Nuovo capitolo dello scandalo Ferrovie Sud Est: nei confronti dell’ex amministratore unico Luigi Fiorillo e di altri dirigenti del gruppo, oltre che di un rappresentante dell’azienda polacca da cui nel 2009 sono stati comprati 27 treni, sono stati eseguiti un sequestro preventivo per equivalente da 12 milioni di euro e un altro conservativo per presunto danno erariale da 4,5 milioni.
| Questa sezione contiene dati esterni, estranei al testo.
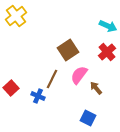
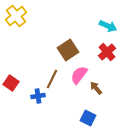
red square: moved 5 px up; rotated 14 degrees counterclockwise
blue cross: rotated 32 degrees counterclockwise
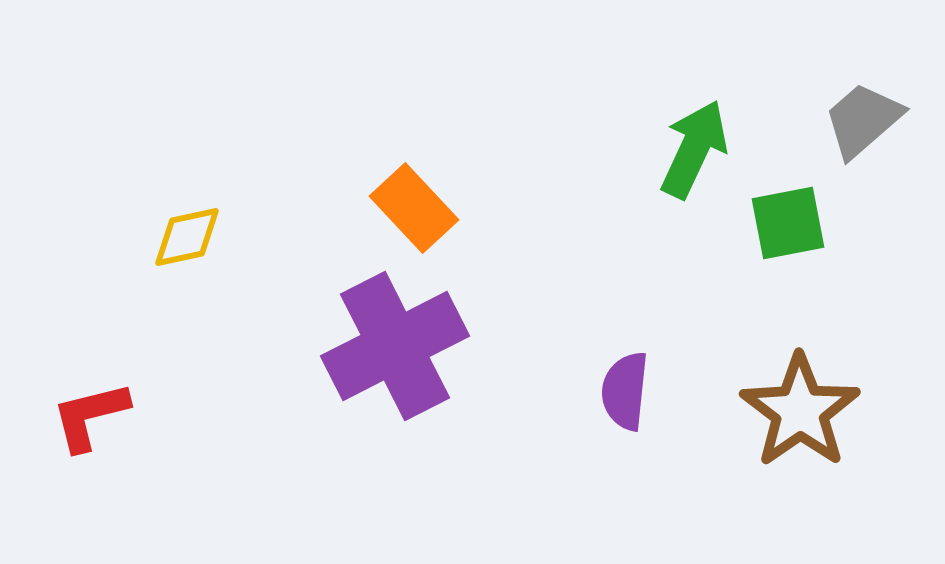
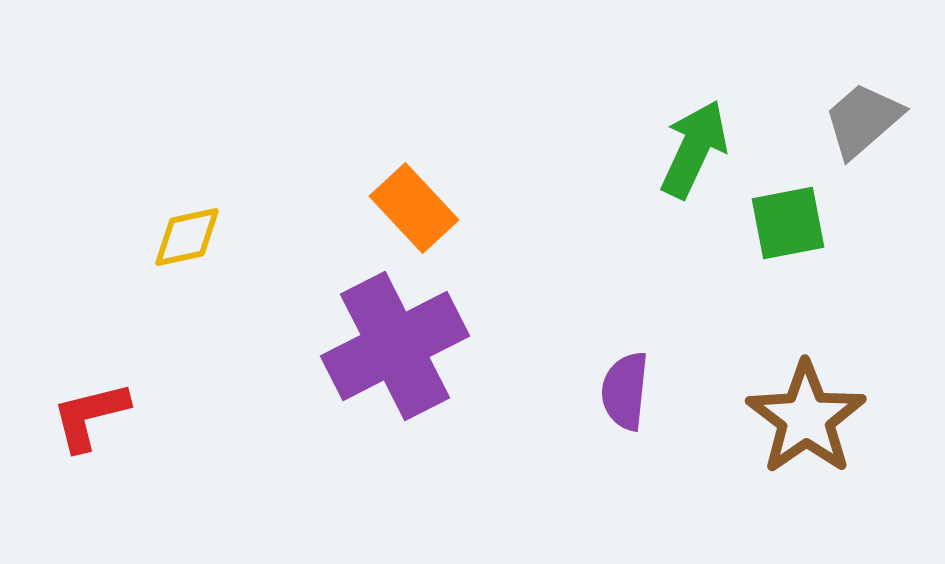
brown star: moved 6 px right, 7 px down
Il primo provvedimento è stato disposto dalla magistratura penale e riguarda la vicenda dei 27 treni d’oro, pagati 93 milioni di euro e interamente finanziati dalla Regione Puglia. Il sequestro è stato eseguito dalla guardia di finanza su richiesta del pm di Bari Isabella Ginefra nei confronti di Fiorillo, del responsabile tecnico di Fse Nicola Alfonso e del procuratore speciale della società polacca Varsa. Il giudice Annachiara Mastrorilli ha però rigettato la richiesta di sequestro pari ad altri 19 milioni di euro relativa alla presunta truffa delle 25 carrozze ristrutturate. Secondo il giudice non si può contestare agli indagati l’aggravante della transnazionalità e per questo il reato è ormai prescritto (decisione impugnata dalla Procura). Per questi fatti è attualmente in corso l’udienza preliminare per i rinvii a giudizio.
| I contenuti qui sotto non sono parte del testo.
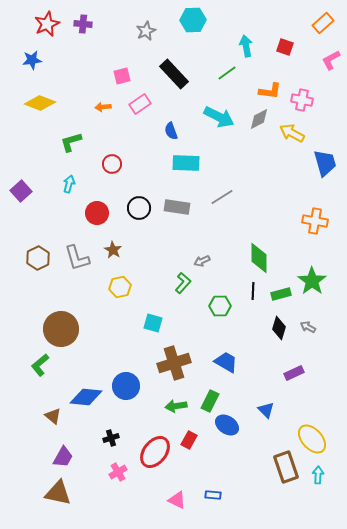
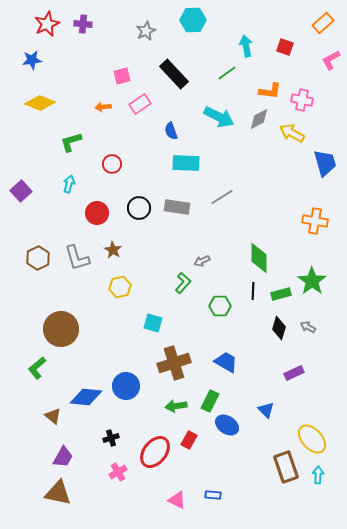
green L-shape at (40, 365): moved 3 px left, 3 px down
Il secondo sequestro da 4,5 milioni di euro è stato disposto dalla Corte dei Conti e eseguito dalla Finanza nei confronti di Fiorillo e dell’ex dirigente di Fse Francesco Paolo Angiulli nell’ambito di una indagine su sprechi e consulenze d’oro che avrebbero portato al dissesto dell’ente con debiti oltre i 250 milioni di euro. In particolare fra il 2011 e il 2014 i due funzionari avrebbero percepito compensi superiori a quelli previsti per gli incarichi rivestiti.

I finanzieri hanno messo i sigilli a tre immobili, 11 rapporti bancari e finanziari. L’inchiesta penale sulla gestione dell’ente, affidata ad un pool di cinque magistrati, è invece ancora all’inizio.